If CBP determines that you are a “returning resident,” you should be processed quickly and admitted to the U.S. However, CBP will consider you an “arriving alien” if it determines that you:
- Have abandoned or relinquished your LPR status;
- Have been absent from the U.S. for a continuous period of more than 180 days;
- Engaged in illegal activity after departing the U.S.;
- Departed the U.S. while in removal proceedings or extradition proceedings;
- Committed certain criminal offenses unless you were granted an immigration waiver; or
- Are attempting to enter without inspection.
Right to a Hearing Before an Immigration Judge. An LPR who is deemed to be an “arriving alien,” may be charged as removable from the United States. LPRs that are charged as removable have the right to a hearing before an immigration judge.
Abandonment of Residence/LPR Status. CBP may attempt to convince you that you abandoned your residence because of your absence from the United States and may urge you to sign a Form I-407, Record of Abandonment of Lawful Permanent Resident Status. However, it is important to know:
- You cannot lose your LPR status solely because of time spent abroad.

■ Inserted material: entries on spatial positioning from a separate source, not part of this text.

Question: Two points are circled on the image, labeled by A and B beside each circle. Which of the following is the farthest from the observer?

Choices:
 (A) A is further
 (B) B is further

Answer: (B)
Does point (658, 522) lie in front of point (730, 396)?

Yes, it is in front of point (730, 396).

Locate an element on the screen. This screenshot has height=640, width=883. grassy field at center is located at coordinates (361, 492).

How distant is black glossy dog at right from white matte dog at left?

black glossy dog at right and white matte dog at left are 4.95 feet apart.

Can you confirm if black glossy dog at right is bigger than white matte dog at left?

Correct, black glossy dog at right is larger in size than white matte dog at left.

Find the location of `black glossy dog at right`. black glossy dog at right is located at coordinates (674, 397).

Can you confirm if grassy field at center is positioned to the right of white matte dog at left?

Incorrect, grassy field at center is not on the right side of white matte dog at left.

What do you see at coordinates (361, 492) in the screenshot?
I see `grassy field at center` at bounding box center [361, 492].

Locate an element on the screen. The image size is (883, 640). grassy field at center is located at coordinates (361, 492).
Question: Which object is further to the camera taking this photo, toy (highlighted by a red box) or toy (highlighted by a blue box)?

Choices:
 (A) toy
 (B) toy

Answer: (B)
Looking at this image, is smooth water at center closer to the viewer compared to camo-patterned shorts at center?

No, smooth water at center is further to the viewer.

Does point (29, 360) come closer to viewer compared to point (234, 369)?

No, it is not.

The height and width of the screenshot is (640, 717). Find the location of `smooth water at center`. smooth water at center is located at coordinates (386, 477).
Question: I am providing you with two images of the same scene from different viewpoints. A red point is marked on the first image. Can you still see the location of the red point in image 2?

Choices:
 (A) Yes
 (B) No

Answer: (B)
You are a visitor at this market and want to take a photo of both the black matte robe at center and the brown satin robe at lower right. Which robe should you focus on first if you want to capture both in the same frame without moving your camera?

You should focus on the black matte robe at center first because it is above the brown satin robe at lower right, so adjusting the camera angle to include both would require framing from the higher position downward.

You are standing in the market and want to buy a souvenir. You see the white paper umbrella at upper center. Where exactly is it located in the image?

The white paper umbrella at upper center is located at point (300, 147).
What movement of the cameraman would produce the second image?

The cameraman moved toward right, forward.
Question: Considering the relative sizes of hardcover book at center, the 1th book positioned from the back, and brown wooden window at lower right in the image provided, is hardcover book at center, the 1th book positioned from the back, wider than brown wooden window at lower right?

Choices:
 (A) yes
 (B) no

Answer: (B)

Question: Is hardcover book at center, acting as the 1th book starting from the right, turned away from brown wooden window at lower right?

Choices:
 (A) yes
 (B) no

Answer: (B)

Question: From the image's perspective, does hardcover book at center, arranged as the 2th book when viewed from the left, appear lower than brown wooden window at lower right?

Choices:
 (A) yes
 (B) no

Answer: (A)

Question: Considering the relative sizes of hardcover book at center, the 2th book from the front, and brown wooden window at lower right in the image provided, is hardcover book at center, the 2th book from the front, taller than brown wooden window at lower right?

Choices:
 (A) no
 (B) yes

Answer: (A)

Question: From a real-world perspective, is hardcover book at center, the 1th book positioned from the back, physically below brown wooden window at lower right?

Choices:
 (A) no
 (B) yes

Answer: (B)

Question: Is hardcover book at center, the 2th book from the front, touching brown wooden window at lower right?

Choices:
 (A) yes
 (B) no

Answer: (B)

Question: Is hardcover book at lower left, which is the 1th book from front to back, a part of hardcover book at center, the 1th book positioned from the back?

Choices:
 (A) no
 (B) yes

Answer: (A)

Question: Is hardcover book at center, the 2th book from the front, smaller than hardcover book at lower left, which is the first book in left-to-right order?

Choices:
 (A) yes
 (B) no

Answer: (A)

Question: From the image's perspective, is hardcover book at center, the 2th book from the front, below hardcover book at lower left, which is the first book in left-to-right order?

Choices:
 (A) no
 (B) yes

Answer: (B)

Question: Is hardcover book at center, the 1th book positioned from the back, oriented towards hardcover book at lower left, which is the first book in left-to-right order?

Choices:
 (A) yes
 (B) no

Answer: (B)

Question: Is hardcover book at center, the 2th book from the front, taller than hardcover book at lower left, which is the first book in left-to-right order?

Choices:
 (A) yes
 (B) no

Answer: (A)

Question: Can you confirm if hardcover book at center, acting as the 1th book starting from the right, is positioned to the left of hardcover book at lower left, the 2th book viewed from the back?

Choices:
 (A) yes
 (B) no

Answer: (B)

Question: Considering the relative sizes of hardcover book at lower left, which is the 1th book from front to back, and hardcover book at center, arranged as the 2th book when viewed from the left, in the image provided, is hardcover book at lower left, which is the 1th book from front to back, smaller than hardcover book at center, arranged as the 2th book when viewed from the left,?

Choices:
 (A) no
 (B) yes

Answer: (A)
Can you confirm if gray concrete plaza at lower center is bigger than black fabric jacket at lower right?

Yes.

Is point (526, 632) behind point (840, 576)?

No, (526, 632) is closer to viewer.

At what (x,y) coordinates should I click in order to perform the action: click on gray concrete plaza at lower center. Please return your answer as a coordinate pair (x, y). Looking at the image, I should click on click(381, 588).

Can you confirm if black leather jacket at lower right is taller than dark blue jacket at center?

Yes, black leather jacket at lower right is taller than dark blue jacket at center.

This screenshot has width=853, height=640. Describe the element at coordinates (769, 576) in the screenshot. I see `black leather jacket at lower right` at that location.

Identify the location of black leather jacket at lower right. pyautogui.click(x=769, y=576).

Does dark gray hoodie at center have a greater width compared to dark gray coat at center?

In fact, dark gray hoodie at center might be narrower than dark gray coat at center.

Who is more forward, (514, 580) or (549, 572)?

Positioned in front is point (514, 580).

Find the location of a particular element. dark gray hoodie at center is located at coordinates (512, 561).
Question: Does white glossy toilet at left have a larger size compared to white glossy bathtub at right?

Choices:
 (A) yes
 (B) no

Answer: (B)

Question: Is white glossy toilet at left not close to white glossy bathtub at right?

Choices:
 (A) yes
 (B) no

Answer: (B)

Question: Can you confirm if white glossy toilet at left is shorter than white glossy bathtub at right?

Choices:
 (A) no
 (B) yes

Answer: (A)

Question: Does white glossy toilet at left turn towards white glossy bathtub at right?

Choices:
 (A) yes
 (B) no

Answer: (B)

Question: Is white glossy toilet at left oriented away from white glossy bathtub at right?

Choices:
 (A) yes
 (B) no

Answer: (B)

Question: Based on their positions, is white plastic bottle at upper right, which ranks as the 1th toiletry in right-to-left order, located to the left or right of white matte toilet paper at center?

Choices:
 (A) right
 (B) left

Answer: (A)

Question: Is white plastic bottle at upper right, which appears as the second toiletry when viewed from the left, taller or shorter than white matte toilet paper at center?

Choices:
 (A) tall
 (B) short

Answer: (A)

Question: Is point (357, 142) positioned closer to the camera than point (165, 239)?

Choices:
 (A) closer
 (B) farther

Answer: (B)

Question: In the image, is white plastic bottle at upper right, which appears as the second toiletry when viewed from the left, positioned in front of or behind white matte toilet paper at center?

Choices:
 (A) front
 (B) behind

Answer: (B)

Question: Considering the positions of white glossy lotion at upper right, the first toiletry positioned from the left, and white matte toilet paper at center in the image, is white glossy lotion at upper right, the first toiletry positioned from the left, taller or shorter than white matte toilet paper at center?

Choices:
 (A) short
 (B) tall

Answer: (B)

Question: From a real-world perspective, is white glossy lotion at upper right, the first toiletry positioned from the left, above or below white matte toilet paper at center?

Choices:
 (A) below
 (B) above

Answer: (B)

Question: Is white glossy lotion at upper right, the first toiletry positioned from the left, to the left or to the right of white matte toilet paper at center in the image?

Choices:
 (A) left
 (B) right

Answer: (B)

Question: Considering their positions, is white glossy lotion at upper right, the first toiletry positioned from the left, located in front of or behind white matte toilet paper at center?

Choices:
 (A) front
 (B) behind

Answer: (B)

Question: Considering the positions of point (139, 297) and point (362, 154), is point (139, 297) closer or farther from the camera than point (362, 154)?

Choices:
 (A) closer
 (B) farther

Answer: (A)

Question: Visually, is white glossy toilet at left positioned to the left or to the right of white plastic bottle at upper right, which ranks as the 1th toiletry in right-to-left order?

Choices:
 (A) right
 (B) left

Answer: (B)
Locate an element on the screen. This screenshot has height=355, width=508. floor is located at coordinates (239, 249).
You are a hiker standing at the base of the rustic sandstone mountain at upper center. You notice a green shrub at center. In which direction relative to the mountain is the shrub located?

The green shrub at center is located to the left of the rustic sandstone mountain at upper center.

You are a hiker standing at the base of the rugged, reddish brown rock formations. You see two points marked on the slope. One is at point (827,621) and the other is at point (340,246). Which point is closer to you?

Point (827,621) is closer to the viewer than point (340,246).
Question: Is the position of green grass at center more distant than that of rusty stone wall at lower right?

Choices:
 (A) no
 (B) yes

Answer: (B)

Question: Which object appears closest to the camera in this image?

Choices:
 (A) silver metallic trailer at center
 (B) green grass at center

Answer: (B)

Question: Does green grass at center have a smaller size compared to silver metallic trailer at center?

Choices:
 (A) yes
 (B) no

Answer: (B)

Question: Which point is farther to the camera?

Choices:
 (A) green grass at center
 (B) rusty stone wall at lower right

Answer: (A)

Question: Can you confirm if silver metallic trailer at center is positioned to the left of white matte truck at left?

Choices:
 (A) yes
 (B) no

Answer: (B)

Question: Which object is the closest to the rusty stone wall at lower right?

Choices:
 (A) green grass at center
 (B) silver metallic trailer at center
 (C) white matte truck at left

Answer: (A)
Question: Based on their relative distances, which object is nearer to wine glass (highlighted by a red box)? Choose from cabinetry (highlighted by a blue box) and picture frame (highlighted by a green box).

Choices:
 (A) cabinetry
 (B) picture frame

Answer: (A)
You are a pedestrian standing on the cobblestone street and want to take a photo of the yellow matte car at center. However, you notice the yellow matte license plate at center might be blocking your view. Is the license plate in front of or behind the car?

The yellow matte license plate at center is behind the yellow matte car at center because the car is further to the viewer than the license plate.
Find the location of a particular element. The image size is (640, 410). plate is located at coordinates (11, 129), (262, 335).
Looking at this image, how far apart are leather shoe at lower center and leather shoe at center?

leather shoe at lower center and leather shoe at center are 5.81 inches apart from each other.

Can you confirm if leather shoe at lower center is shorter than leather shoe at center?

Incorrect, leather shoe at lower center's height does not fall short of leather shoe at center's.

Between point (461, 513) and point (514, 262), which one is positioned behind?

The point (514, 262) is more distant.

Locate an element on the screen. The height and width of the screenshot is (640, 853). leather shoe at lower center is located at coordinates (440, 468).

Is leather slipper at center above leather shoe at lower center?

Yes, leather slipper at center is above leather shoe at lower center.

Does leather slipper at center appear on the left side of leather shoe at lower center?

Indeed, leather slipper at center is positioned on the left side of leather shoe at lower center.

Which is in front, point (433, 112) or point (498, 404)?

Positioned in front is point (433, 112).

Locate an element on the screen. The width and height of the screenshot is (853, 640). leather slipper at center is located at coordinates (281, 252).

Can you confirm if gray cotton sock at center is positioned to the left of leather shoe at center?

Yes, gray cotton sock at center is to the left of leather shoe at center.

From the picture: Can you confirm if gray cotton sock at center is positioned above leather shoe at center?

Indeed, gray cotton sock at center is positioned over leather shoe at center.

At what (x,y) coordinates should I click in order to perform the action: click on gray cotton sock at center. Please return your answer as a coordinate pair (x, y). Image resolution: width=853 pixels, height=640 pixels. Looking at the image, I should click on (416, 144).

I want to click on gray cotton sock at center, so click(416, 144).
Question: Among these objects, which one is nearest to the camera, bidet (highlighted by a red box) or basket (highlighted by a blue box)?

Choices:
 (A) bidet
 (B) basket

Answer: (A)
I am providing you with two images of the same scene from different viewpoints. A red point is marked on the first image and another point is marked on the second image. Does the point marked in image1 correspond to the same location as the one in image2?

- An LPR remains an LPR unless the government proves abandonment by clear, unequivocal, and convincing evidence and an order of removal is issued by an immigration judge and becomes final.
- Form I-407 must be signed voluntarily. You may refuse to sign the form and there are no negative consequences if you refuse to sign it.
If CBP believes that you abandoned your U.S. residence and you refuse to sign a Form I-407, CBP must issue you a Notice to Appear (NTA) before an immigration judge who will determine if you have abandoned your U.S. residence. CBP cannot make this decision on its own.
If CBP believes that you abandoned your U.S. residence and you sign a Form I-407, you still have the right to request a hearing before an immigration judge.
If CBP takes your permanent resident card, you have the right to other evidence of your LPR status, such as a stamp in your passport.
Future Travel. To avoid delays at the ports of entry or legal issues in the future, you should consult with an immigration attorney prior to traveling if you:
- Have a criminal record (criminal convictions or apending criminal charge).
- Have an application pending with U.S. Citizenship and Immigration Services (USCIS) or the Executive Office for Immigration Review (EOIR).
- There is anything in your immigration history that was not disclosed during your immigration process or that might cause a government official to question you about the reason for your travel or about your immigration history.